A coarse-grained parallelization of the aerodynamic analysis modules within the HSCT analysis code was developed and was applied to the four variable aerodynamic example design problem described above. The parallelization uses a master/slave paradigm on the Paragon whereby one designated master node controls the data transfer and file I/O for the remaining slave nodes. This coarse-grained approach is used for both the simple and detailed HSCT analyses. With this approach parallel efficiencies for the simple and detailed aerodynamic analyses are approximately 80 percent and 90 percent, respectively.
In the automation of the MDO loop all communication between the subtasks (with the exception of the weight response surfaces used in the configuration optimization) is automatic, controlled by a UNIX shell script. Using the automated MDO loop, the response surface construction and the configuration optimization were performed for the aerodynamic example design problem. In conjunction with this four variable problem, some data visualization in 4-D was achieved.

In conjunction with this work, we will continue to evaluate the Euler flow solver GASP for use as the third level of analysis in the VCM framework. In particular, we will consider the use of GASP for the prediction of aerodynamic loads under transonic and supersonic maneuver conditions. Because of the considerable computational expense of GASP compared to our current conceptual/preliminary design tools, data from GASP may be best assimilated into the HSCT design optimization software through one or more response surface models.

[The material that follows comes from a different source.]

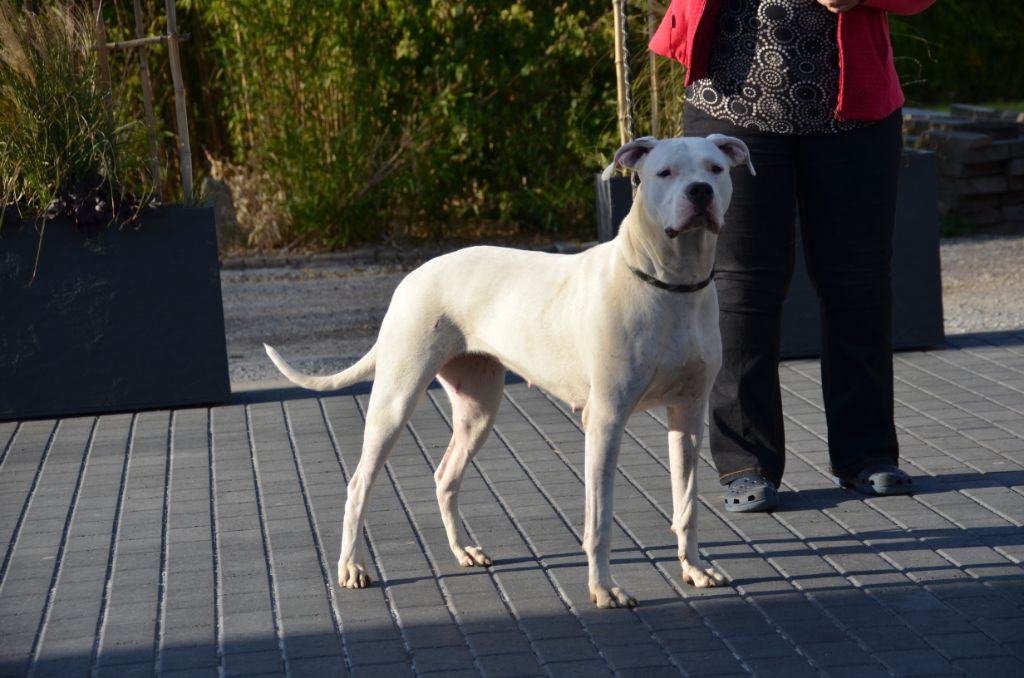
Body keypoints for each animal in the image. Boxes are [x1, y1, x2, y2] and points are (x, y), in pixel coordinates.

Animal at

An issue, not in the original proposal, that has become central is how to efficiently blend data of variable accuracy, and where, and of what quality, to seek further information. Certain aspects of this are studied in statistics, but the precise situation of variable complexity modeling in MDO remains largely unexplored. We need to address the theoretical issues in variable complexity modeling. We will seek ways of incorporating some very accurate data along with larger numbers of less accurate (detailed) analysis results in the development of our customized response surfaces. The very accurate data will come from Euler/Navier-Stokes results, more detailed finite-element structural optimization, and perhaps even experimental results.